### WHAT THE EXERCISE ASKS
Where in the data below does the word "Check" appear? Copy each line that holds it.

### THE DATA
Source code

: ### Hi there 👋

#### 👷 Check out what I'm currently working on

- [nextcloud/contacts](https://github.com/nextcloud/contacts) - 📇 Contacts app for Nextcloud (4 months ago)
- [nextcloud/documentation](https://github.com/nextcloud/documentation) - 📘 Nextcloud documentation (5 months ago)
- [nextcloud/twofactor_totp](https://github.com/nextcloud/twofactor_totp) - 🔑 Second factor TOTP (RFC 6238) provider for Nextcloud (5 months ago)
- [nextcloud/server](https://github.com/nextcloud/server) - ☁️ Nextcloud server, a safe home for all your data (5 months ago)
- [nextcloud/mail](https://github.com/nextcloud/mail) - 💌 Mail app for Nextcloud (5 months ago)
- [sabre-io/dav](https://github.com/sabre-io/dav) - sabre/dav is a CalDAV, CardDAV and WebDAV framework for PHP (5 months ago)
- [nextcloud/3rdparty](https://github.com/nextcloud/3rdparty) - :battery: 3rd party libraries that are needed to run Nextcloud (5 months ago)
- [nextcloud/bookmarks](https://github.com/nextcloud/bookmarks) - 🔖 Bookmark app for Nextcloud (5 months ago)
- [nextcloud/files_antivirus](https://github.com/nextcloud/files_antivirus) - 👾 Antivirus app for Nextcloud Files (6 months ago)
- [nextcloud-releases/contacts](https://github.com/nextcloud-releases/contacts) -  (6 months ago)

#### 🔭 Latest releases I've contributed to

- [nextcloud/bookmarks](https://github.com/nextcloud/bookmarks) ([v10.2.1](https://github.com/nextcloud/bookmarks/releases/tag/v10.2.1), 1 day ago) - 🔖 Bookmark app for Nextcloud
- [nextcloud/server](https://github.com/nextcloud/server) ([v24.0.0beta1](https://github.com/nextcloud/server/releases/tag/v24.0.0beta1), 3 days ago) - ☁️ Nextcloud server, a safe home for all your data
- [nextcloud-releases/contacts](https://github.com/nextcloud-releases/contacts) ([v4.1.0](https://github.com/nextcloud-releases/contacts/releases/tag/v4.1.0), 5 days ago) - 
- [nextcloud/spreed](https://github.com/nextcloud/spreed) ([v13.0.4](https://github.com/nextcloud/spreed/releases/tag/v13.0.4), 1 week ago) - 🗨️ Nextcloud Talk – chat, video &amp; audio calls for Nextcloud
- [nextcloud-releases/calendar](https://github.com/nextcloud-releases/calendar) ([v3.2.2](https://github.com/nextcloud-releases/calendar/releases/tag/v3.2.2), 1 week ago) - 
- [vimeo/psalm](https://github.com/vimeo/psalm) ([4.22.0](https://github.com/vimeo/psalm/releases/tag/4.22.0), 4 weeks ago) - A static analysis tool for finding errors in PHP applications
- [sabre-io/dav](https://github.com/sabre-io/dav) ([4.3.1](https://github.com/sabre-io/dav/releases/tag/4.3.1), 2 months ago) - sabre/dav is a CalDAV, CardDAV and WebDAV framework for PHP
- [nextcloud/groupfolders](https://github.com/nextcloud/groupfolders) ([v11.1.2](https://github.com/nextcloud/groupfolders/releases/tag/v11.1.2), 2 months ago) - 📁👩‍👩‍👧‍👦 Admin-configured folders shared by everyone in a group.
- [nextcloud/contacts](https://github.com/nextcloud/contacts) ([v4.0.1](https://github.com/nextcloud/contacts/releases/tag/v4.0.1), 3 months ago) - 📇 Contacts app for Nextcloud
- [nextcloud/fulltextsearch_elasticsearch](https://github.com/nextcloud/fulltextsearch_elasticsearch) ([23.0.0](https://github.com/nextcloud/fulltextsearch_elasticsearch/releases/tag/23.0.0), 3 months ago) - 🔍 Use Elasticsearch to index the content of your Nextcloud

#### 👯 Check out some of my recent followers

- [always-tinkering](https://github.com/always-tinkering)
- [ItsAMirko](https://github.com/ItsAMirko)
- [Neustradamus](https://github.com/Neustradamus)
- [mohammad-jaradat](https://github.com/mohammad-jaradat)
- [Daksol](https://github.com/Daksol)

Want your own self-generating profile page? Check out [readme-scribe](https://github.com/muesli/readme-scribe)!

---

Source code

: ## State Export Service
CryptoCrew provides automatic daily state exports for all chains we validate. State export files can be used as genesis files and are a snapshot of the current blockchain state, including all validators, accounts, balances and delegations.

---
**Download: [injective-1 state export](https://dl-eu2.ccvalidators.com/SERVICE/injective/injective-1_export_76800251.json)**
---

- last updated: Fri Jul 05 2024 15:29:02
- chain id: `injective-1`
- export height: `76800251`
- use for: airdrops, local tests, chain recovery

### REPLY
#### 👷 Check out what I'm currently working on
#### 👯 Check out some of my recent followers
Want your own self-generating profile page? Check out [readme-scribe](https://github.com/muesli/readme-scribe)!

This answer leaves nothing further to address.